رُفِدَ فُلاَنٌ sözü müsteâr olarak “kendisine reislik, başkanlık verilen kişi” için kullanılır. “Kendisine reislik, başkanlık verilen kişiye” de مُرْفَدٌ denir.

رَفُودٌ : Sütünün çokluğundan dolayı مِرْفَدٌ’i (kabı, kadehi veya kaseyi) sütle dolduran dişi deve. Görüldüğü üzere kelime فَعُولٌ vezninde فَاعِلٌ anlamındadır.

مَرَافِيدُ kelimesinin “ne yazın ne de kışın sütü kesilmeyen dişi develer ve koyunlar” anlamında olduğu söylenmiştir.

تَرَافَدُوا : Yardımlaştılar ya da birbirlerini desteklediler.

رِفَادَةٌ kelimesi de buradan gelir ki “hacılara yapılan yardımı” ifade eder.
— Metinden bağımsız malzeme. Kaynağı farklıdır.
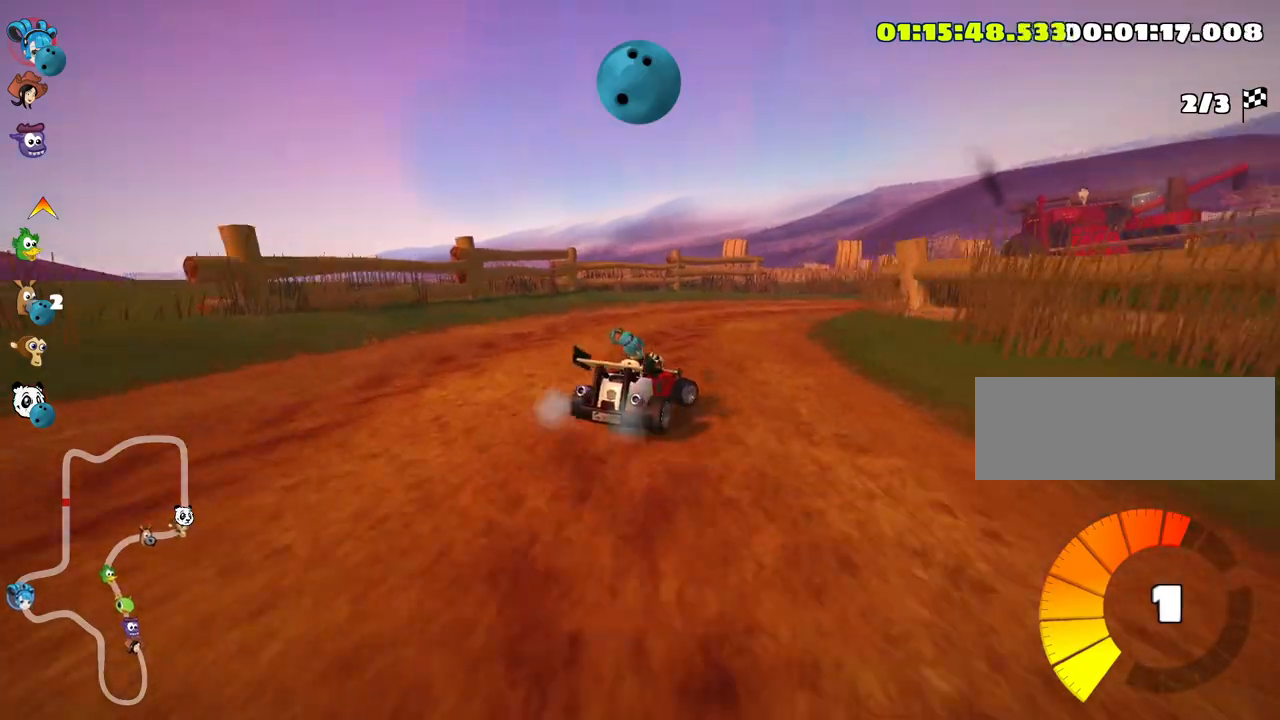
{"keys": ["right", "skid", "up"], "events": []}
Cahiliye döneminde Kureyş’in yoksul hacılar için buğday, kuru üzüm ve نَبِيذٌ denen içecekten satın alınması amacıyla çıkarıp verdikleri bağıştır. (Müfredât)

DİĞER BAZI TÜREVLER:

رَفَدَ (geniş zaman يَرْفِدُ mastar ismi رَفْدٌ):

رَفَدَهُ ve اَرْفَدَهُ : Ona bir ihsanda bulundu; ona yardımda bulundu, destekte bulundu; ona bir ihsan veya başka bir şey ile yardımda bulundu; o şeye dayandı.

رَفَدَ الْجِدَارَ : Duvarı destekledi.

رِفْدٌ : Bir ihsan; bir bağış; destek, yardım veya iane, ihsan veya başka bir şeyle yardım veya destek; bir pay, hisse veya kısım; geniş bir kadeh.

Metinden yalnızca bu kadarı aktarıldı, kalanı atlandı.